-- Records for this exercise --
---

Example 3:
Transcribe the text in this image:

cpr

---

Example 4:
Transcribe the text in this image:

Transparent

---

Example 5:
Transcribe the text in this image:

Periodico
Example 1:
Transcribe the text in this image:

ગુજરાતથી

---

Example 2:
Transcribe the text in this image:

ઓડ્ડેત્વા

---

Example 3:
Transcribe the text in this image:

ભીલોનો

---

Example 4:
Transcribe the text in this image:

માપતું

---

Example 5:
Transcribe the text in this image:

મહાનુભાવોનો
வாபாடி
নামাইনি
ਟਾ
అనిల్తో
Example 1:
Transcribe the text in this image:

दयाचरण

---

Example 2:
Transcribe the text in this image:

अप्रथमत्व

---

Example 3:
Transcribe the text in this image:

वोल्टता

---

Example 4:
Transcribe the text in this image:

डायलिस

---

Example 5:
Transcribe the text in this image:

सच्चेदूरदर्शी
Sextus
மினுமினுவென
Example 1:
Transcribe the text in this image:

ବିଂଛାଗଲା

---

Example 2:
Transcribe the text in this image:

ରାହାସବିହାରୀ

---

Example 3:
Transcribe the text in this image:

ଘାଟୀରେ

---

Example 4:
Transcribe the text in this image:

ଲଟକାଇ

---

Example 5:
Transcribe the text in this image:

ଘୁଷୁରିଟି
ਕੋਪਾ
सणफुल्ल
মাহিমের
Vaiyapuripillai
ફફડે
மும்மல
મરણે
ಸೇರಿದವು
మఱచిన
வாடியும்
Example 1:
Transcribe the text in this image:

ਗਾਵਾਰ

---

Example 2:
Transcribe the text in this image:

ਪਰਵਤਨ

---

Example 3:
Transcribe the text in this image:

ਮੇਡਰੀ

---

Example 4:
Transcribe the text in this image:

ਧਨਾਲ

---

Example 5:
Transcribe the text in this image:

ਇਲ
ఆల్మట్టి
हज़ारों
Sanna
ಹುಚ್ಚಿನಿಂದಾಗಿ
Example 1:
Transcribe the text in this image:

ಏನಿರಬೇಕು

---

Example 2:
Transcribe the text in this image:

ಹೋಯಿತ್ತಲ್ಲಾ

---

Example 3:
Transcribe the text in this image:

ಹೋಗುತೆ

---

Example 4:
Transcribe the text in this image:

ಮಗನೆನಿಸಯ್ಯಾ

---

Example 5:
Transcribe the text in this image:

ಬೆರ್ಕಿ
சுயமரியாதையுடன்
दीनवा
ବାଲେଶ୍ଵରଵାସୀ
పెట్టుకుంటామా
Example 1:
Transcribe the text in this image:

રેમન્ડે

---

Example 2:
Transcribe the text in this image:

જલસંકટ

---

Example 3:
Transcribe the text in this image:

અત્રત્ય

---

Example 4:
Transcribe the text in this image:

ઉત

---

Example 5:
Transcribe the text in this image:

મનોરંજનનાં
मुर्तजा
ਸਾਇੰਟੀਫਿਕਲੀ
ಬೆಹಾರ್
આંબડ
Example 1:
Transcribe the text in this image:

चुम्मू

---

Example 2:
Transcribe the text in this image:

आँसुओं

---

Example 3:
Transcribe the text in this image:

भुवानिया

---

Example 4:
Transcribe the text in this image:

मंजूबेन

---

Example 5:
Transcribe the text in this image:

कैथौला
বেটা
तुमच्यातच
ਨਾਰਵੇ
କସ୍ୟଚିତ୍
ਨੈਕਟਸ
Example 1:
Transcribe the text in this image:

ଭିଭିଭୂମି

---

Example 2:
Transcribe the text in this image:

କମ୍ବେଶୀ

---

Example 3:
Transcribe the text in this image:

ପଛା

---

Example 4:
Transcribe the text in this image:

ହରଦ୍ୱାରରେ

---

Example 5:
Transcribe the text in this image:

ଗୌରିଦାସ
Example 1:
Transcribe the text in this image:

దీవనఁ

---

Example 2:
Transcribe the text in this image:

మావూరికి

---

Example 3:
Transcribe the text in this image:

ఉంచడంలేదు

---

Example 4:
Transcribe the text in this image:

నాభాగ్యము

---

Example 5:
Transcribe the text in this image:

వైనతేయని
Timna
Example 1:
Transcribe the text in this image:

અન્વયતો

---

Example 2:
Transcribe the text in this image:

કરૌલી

-- Assigned task --
Nothing in the entries above should differ when you return them in full.

-- Written response --
---

Example 3:
Transcribe the text in this image:

cpr

---

Example 4:
Transcribe the text in this image:

Transparent

---

Example 5:
Transcribe the text in this image:

Periodico
Example 1:
Transcribe the text in this image:

ગુજરાતથી

---

Example 2:
Transcribe the text in this image:

ઓડ્ડેત્વા

---

Example 3:
Transcribe the text in this image:

ભીલોનો

---

Example 4:
Transcribe the text in this image:

માપતું

---

Example 5:
Transcribe the text in this image:

મહાનુભાવોનો
வாபாடி
নামাইনি
ਟਾ
అనిల్తో
Example 1:
Transcribe the text in this image:

दयाचरण

---

Example 2:
Transcribe the text in this image:

अप्रथमत्व

---

Example 3:
Transcribe the text in this image:

वोल्टता

---

Example 4:
Transcribe the text in this image:

डायलिस

---

Example 5:
Transcribe the text in this image:

सच्चेदूरदर्शी
Sextus
மினுமினுவென
Example 1:
Transcribe the text in this image:

ବିଂଛାଗଲା

---

Example 2:
Transcribe the text in this image:

ରାହାସବିହାରୀ

---

Example 3:
Transcribe the text in this image:

ଘାଟୀରେ

---

Example 4:
Transcribe the text in this image:

ଲଟକାଇ

---

Example 5:
Transcribe the text in this image:

ଘୁଷୁରିଟି
ਕੋਪਾ
सणफुल्ल
মাহিমের
Vaiyapuripillai
ફફડે
மும்மல
મરણે
ಸೇರಿದವು
మఱచిన
வாடியும்
Example 1:
Transcribe the text in this image:

ਗਾਵਾਰ

---

Example 2:
Transcribe the text in this image:

ਪਰਵਤਨ

---

Example 3:
Transcribe the text in this image:

ਮੇਡਰੀ

---

Example 4:
Transcribe the text in this image:

ਧਨਾਲ

---

Example 5:
Transcribe the text in this image:

ਇਲ
ఆల్మట్టి
हज़ारों
Sanna
ಹುಚ್ಚಿನಿಂದಾಗಿ
Example 1:
Transcribe the text in this image:

ಏನಿರಬೇಕು

---

Example 2:
Transcribe the text in this image:

ಹೋಯಿತ್ತಲ್ಲಾ

---

Example 3:
Transcribe the text in this image:

ಹೋಗುತೆ

---

Example 4:
Transcribe the text in this image:

ಮಗನೆನಿಸಯ್ಯಾ

---

Example 5:
Transcribe the text in this image:

ಬೆರ್ಕಿ
சுயமரியாதையுடன்
दीनवा
ବାଲେଶ୍ଵରଵାସୀ
పెట్టుకుంటామా
Example 1:
Transcribe the text in this image:

રેમન્ડે

---

Example 2:
Transcribe the text in this image:

જલસંકટ

---

Example 3:
Transcribe the text in this image:

અત્રત્ય

---

Example 4:
Transcribe the text in this image:

ઉત

---

Example 5:
Transcribe the text in this image:

મનોરંજનનાં
मुर्तजा
ਸਾਇੰਟੀਫਿਕਲੀ
ಬೆಹಾರ್
આંબડ
Example 1:
Transcribe the text in this image:

चुम्मू

---

Example 2:
Transcribe the text in this image:

आँसुओं

---

Example 3:
Transcribe the text in this image:

भुवानिया

---

Example 4:
Transcribe the text in this image:

मंजूबेन

---

Example 5:
Transcribe the text in this image:

कैथौला
বেটা
तुमच्यातच
ਨਾਰਵੇ
କସ୍ୟଚିତ୍
ਨੈਕਟਸ
Example 1:
Transcribe the text in this image:

ଭିଭିଭୂମି

---

Example 2:
Transcribe the text in this image:

କମ୍ବେଶୀ

---

Example 3:
Transcribe the text in this image:

ପଛା

---

Example 4:
Transcribe the text in this image:

ହରଦ୍ୱାରରେ

---

Example 5:
Transcribe the text in this image:

ଗୌରିଦାସ
Example 1:
Transcribe the text in this image:

దీవనఁ

---

Example 2:
Transcribe the text in this image:

మావూరికి

---

Example 3:
Transcribe the text in this image:

ఉంచడంలేదు

---

Example 4:
Transcribe the text in this image:

నాభాగ్యము

---

Example 5:
Transcribe the text in this image:

వైనతేయని
Timna
Example 1:
Transcribe the text in this image:

અન્વયતો

---

Example 2:
Transcribe the text in this image:

કરૌલી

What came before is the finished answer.